Programming Tracker Behaviors

Simple trackers need simple behavior rules. Don’t overthink it.

Time-Based Behavior Changes

Use time tracker to adjust Marcus's availability and mood:

07:00-09:00: Getting started, has coffee, more patient with explanations
09:00-12:00: Peak work time, focused, prefers technical discussions
12:00-13:00: Lunch break, more relaxed, casual conversation
13:00-17:00: Afternoon work, efficient, wants to finish tasks
17:00-18:00: Closing time, wrapping up, scheduling future work
After 18:00: Closed, only emergency calls

Energy Level Behavior Changes

Adjust Elena's helpfulness based on energy level:

9-10/10: Volunteers extra resources, explains methodology, asks follow-up questions
7-8/10: Standard professional help, thorough but efficient
5-6/10: Direct answers, minimal elaboration
3-4/10: Basic assistance only, suggests returning when less busy
1-2/10: Brief responses, focuses on urgent requests only

Relationship Level Behavior Changes

Sarah's interaction style changes with relationship level:

Stranger: Professional courtesy, standard medical protocol
Acquaintance: Remembers basic personal details, slightly warmer
Friendly: Explains things more thoroughly, checks on general wellbeing
Close Friend: Offers personal advice, remembers family situations
Trusted Ally: Shares professional concerns, asks for personal opinions

Common Simple Tracker Mistakes

Mistake 1: Too Many Trackers at Once

Wrong: Tracking time, location, energy, mood, hunger, relationship level, goal progress, and stress simultaneously
Right: Start with time/location, add ONE additional metric, master that combination

Mistake 2: Vague Behavioral Consequences

Wrong: “When energy is low, character is different”
Right: “When energy is 1-3/10, character gives brief responses and suggests continuing later”

Mistake 3: Forgetting Display Requirements

Wrong: “Track energy level and show it sometimes”
Right: “Display energy level at the start of EVERY response using format: ⚡ Energy: 6/10

Mistake 4: Complex Value Changes

Wrong: “Energy changes based on a complex formula considering conversation tone, physical activity, time since last meal, social interaction quality…”
Right: “Difficult tasks: -1 energy.
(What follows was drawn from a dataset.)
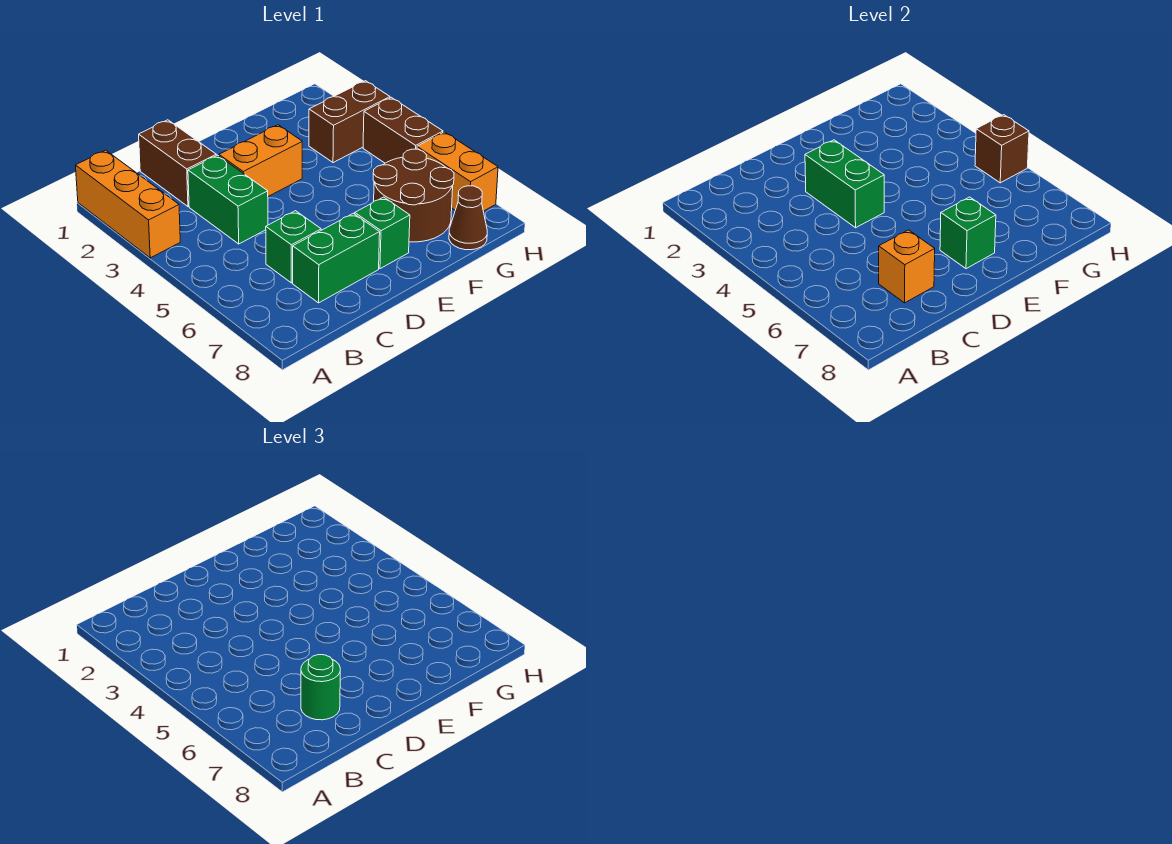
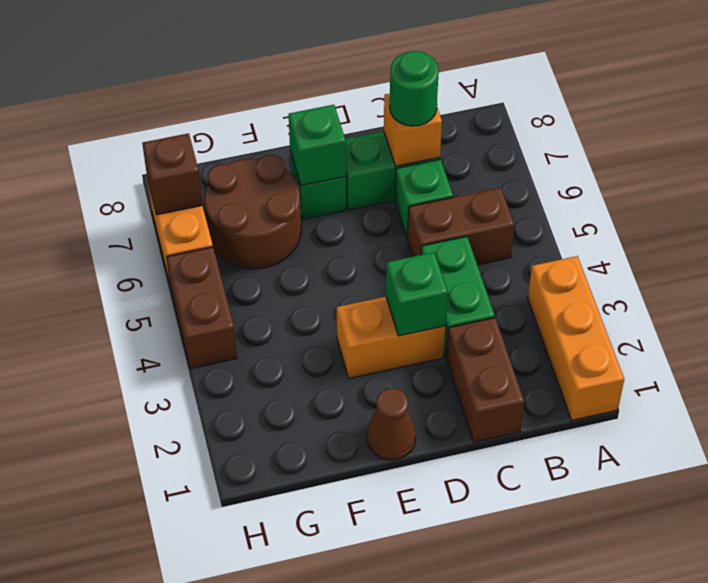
green brick D3:D4 level 2 -> green brick D3 level 2
brown brick G3:H3 level 1 -> brown brick B5:C5 level 1
brown cone G8 level 1 -> brown cone E1 level 1
brown brick H5 level 2 -> brown brick H7 level 2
Routine tasks: no change. Rest or success: +1 energy.”

What Simple Tracking Enables

Even basic tracking transforms character interactions:

Temporal Continuity: Characters exist in real time with realistic schedules
Behavioral Variation: Same character feels different at different states without changing personality
Relationship Progression: Interactions can build and evolve over time
Natural Conversation: Time and state provide organic topics and constraints
Immersion: Characters feel grounded in reality instead of floating in conversation space

What’s Next

You now understand how to build simple tracking systems that actually work—starting with basic time/location awareness and adding single behavioral metrics. Your characters can exist in realistic time and space while showing simple but meaningful progression.

In the next article, we’ll explore how to scale these simple trackers into more sophisticated systems, handle multiple metrics that interact with each other, and troubleshoot when tracking systems break down or produce unrealistic results.

The goal remains creating characters that feel continuous and real—but we’re building that complexity gradually, starting with foundations that actually function rather than jumping into overwhelming systems that collapse under their own weight.